Hussain al-Bukhaiti made the remarks in an interview with Press TV on Wednesday after Leader of the Islamic Revolution Ayatollah Seyyed Ali Khamenei warned that the regimes in Riyadh and Abu Dahabi — which have been leading a military campaign against Yemen — are after partitioning the country.
It came after Yemen’s port city of Aden, which bases the ex-government, has been rocked by deadly clashes between Emirati-backed separatists and Saudi-backed paid fighters, amid a widening rift in the Riyadh-led military coalition waging war on the Arabian Peninsula state.According to reports, the infighting broke out Wednesday after the southern separatists attended a funeral for dozens of fellows, including a senior paid fighter commander, who were killed in last week’s retaliatory missile attack.

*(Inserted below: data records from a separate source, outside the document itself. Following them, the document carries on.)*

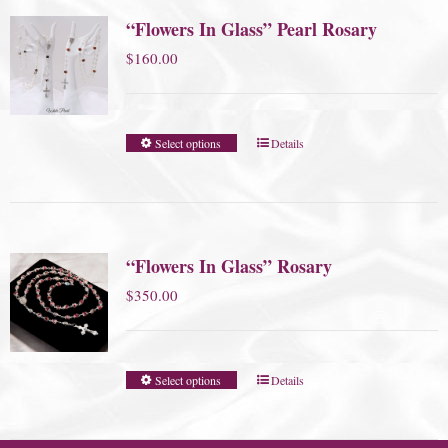
“Flowers In Glass” Pearl Rosary
$
160.00
Select options
Details
“Flowers In Glass” Rosary
$
350.00
Select options
Details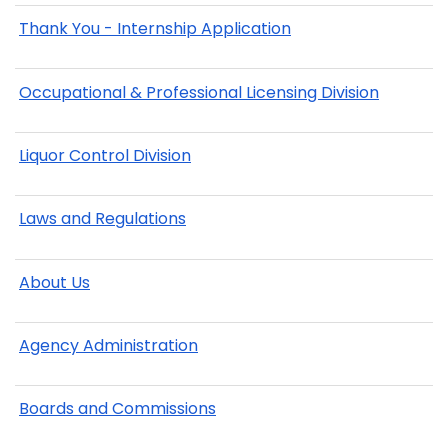
Thank You - Internship Application
Occupational & Professional Licensing Division
Liquor Control Division
Laws and Regulations
About Us
Agency Administration
Boards and Commissions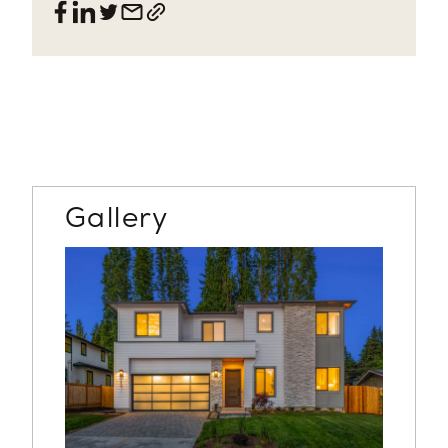
Gallery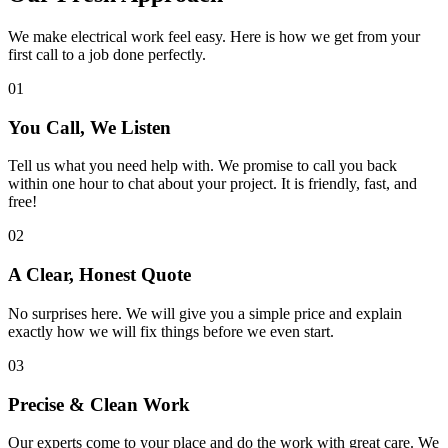
We make electrical work feel easy. Here is how we get from your
first call to a job done perfectly.
01
You Call, We Listen
Tell us what you need help with. We promise to call you back
within one hour to chat about your project. It is friendly, fast, and
free!
02
A Clear, Honest Quote
No surprises here. We will give you a simple price and explain
exactly how we will fix things before we even start.
03
Precise & Clean Work
Our experts come to your place and do the work with great care. We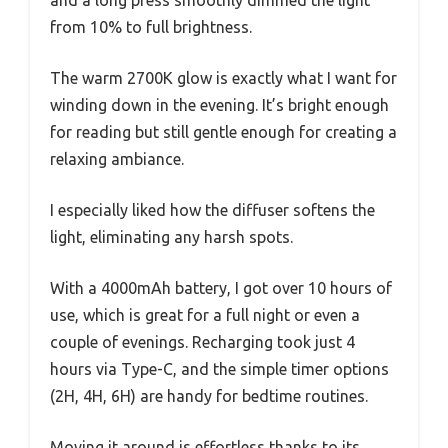
from 10% to full brightness.
The warm 2700K glow is exactly what I want for
winding down in the evening. It’s bright enough
for reading but still gentle enough for creating a
relaxing ambiance.
I especially liked how the diffuser softens the
light, eliminating any harsh spots.
With a 4000mAh battery, I got over 10 hours of
use, which is great for a full night or even a
couple of evenings. Recharging took just 4
hours via Type-C, and the simple timer options
(2H, 4H, 6H) are handy for bedtime routines.
Moving it around is effortless thanks to its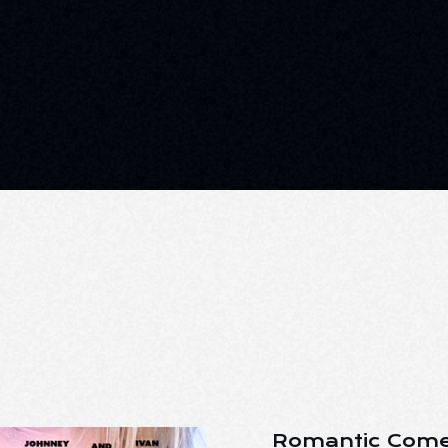
Romantic Come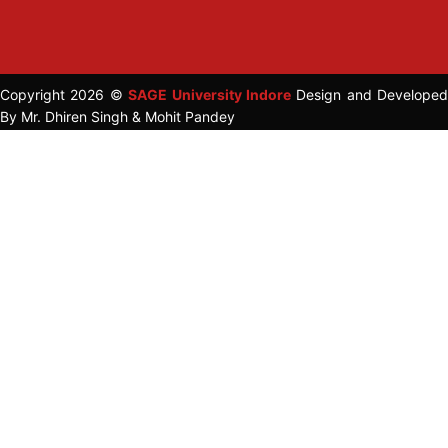
Copyright 2026 ©
SAGE University Indore
Design and Developed
By Mr. Dhiren Singh & Mohit Pandey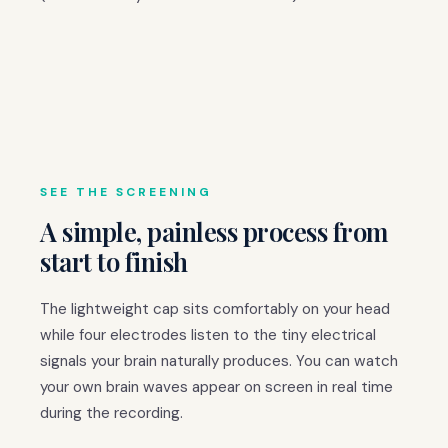
SEE THE SCREENING
A simple, painless process from
start to finish
The lightweight cap sits comfortably on your head
while four electrodes listen to the tiny electrical
signals your brain naturally produces. You can watch
your own brain waves appear on screen in real time
during the recording.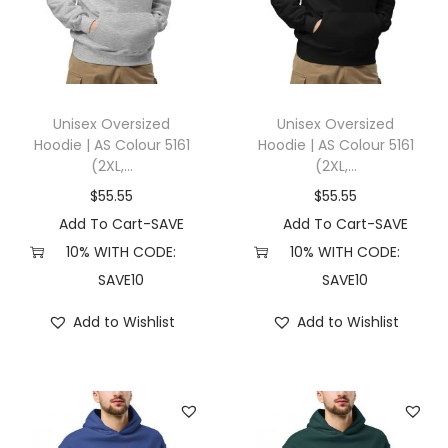
t
t
i
o
n
Unisex Oversized
Unisex Oversized
Hoodie | AS Colour 5161
Hoodie | AS Colour 5161
(2XL,...
(2XL,...
$
55.55
$
55.55
Add To Cart-SAVE
Add To Cart-SAVE
10% WITH CODE:
10% WITH CODE:
SAVE10
SAVE10
Add to Wishlist
Add to Wishlist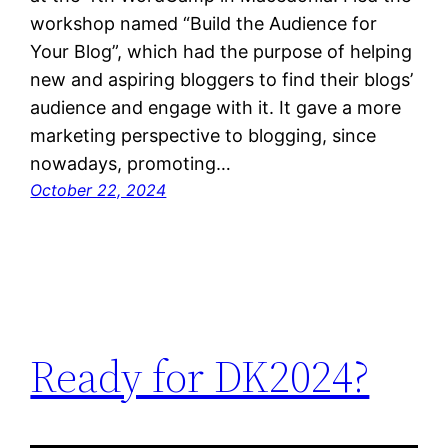
workshop named “Build the Audience for
Your Blog”, which had the purpose of helping
new and aspiring bloggers to find their blogs’
audience and engage with it. It gave a more
marketing perspective to blogging, since
nowadays, promoting…
October 22, 2024
Ready for DK2024?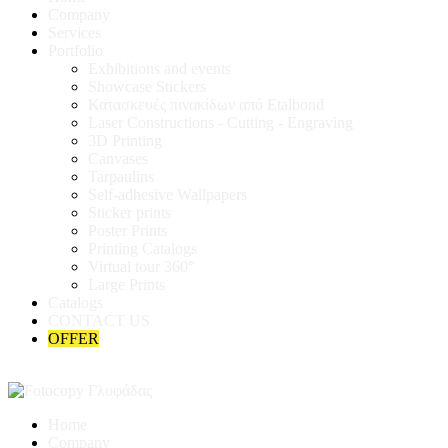
Company
Services
Portfolio
Exhibitions and events
Showcase Stickers
Κατασκευές πινακίδων από Etalbond
Laser Constructions - Cutting - Engraving
3D Printing
Canvases
Tarpaulins
Self-adhesive Wallpapers
Sticker prints
Poster Prints
Printing Catalogs
Virtual tour 360°
Large Prints
Catalogs
CONTACT US
OFFER
Home
Company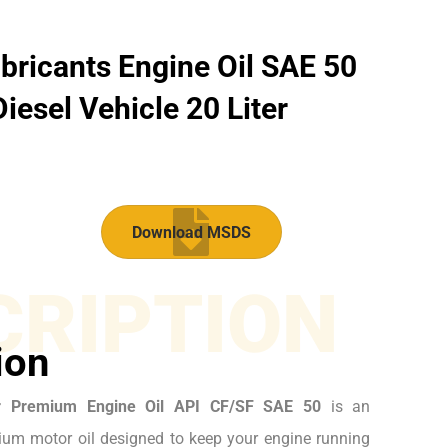
bricants Engine Oil SAE 50
iesel Vehicle 20 Liter
Download MSDS
CRIPTION
ion
r Premium Engine Oil API CF/SF SAE 50
is an
um motor oil designed to keep your engine running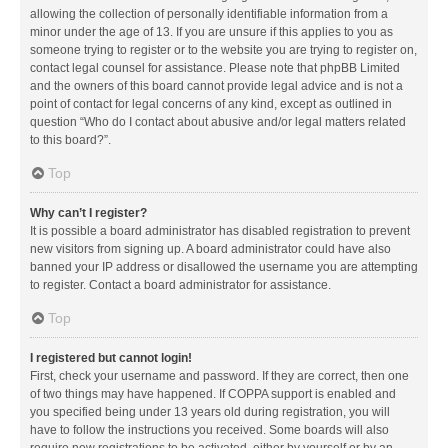
allowing the collection of personally identifiable information from a
minor under the age of 13. If you are unsure if this applies to you as
someone trying to register or to the website you are trying to register on,
contact legal counsel for assistance. Please note that phpBB Limited
and the owners of this board cannot provide legal advice and is not a
point of contact for legal concerns of any kind, except as outlined in
question “Who do I contact about abusive and/or legal matters related
to this board?”.
Top
Why can’t I register?
It is possible a board administrator has disabled registration to prevent
new visitors from signing up. A board administrator could have also
banned your IP address or disallowed the username you are attempting
to register. Contact a board administrator for assistance.
Top
I registered but cannot login!
First, check your username and password. If they are correct, then one
of two things may have happened. If COPPA support is enabled and
you specified being under 13 years old during registration, you will
have to follow the instructions you received. Some boards will also
require new registrations to be activated, either by yourself or by an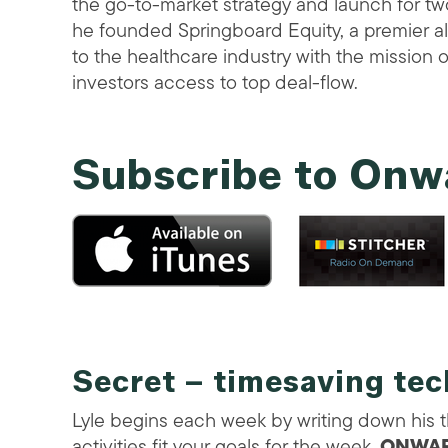
the go-to-market strategy and launch for tw
he founded Springboard Equity, a premier a
to the healthcare industry with the mission o
investors access to top deal-flow.
Subscribe to Onw
Secret – timesaving te
Lyle begins each week by writing down his 
activities fit your goals for the week.
ONWAR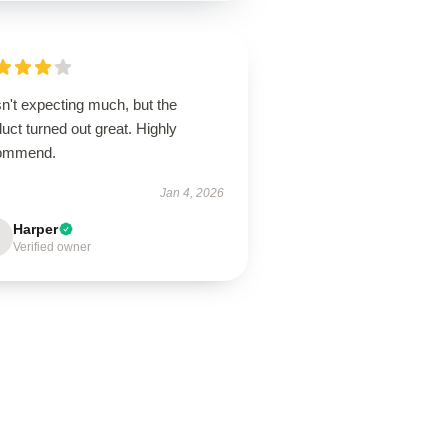
n't expecting much, but the
uct turned out great. Highly
ommend.
Jan 4, 2026
Harper
Verified owner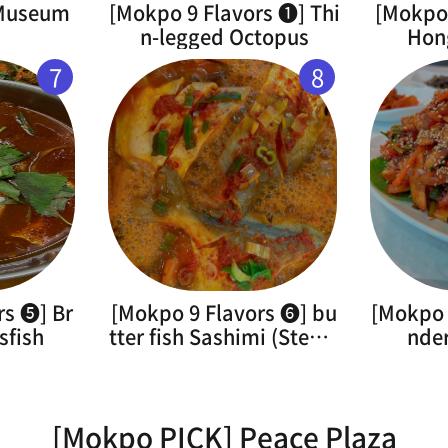
 Museum
[Mokpo 9 Flavors ➊] Thi
[Mokpo 
n-legged Octopus
Hon
7
8
rs ➎] Br
[Mokpo 9 Flavors ➏] bu
[Mokpo 
sfish
tter fish Sashimi (Steam
nde
ed)
[Mokpo PICK] Peace Plaza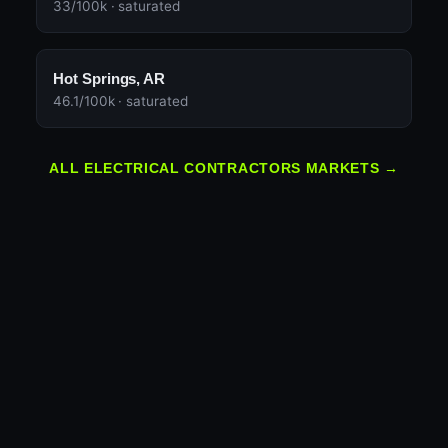
33/100k · saturated
Hot Springs, AR
46.1/100k · saturated
ALL ELECTRICAL CONTRACTORS MARKETS →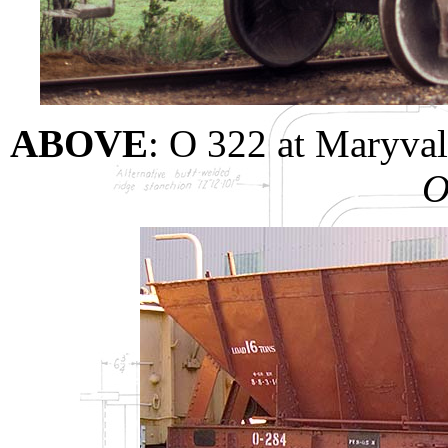
ABOVE
: O 322 at Maryva
O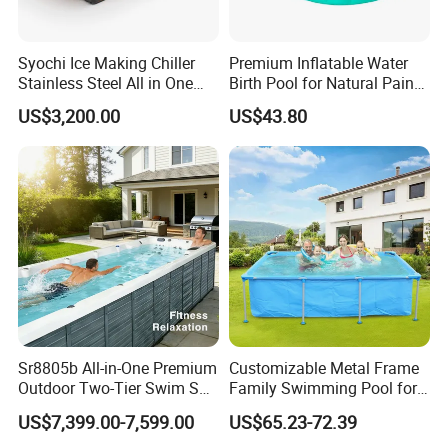
Syochi Ice Making Chiller
Premium Inflatable Water
Stainless Steel All in One
Birth Pool for Natural Pain
Cold Plunge Ice Bath with
Relief
US$3,200.00
US$43.80
Chiller and Filter
Sr8805b All-in-One Premium
Customizable Metal Frame
Outdoor Two-Tier Swim SPA
Family Swimming Pool for
Endless Pool with Bluetooth
Backyard Fun
US$7,399.00-7,599.00
US$65.23-72.39
Audio LED Water Lights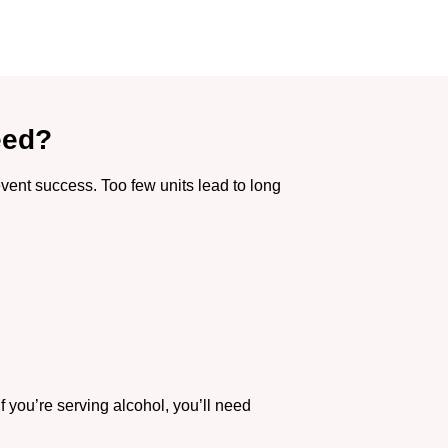
eed?
vent success. Too few units lead to long
f you’re serving alcohol, you’ll need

The United Nations (UN) says at least 40 people have been killed and 260 others wounded in Yemen’s southern port city of Aden during infighting between groups of paid fighters receiving support from either Saudi Arabia or the United Arab Emirates (UAE).
Political experts say the recent armed clashes between Saudi-backed paid fighters and Emirati-backed separatists in southern Yemen indicate how the war against the impoverished country has ended up in a deadlock.
In March 2015, the US -backed –Saudi-led coalition started a war against Yemen with the declared aim of crushing the Houthi Ansarullah movement, who had taken over from the staunch Riyadh ally and fugitive former president Abd Rabbuh Mansur Hadi, while also seeking to secure the Saudi border with its southern neighbor. Three years and over 600,000 dead and injured Yemeni people and prevented the patients from travelling abroad for treatment and blocked the entry of medicine into the war-torn country, the war has yielded little to that effect.
Despite the coalition claims that it is bombing the positions of the Ansarullah fighters, Saudi bombers are flattening residential areas and civilian infrastructures.
More than 2,200 others have died of cholera, and the crisis has triggered what the United Nations has described as the world’s worst humanitarian disaster.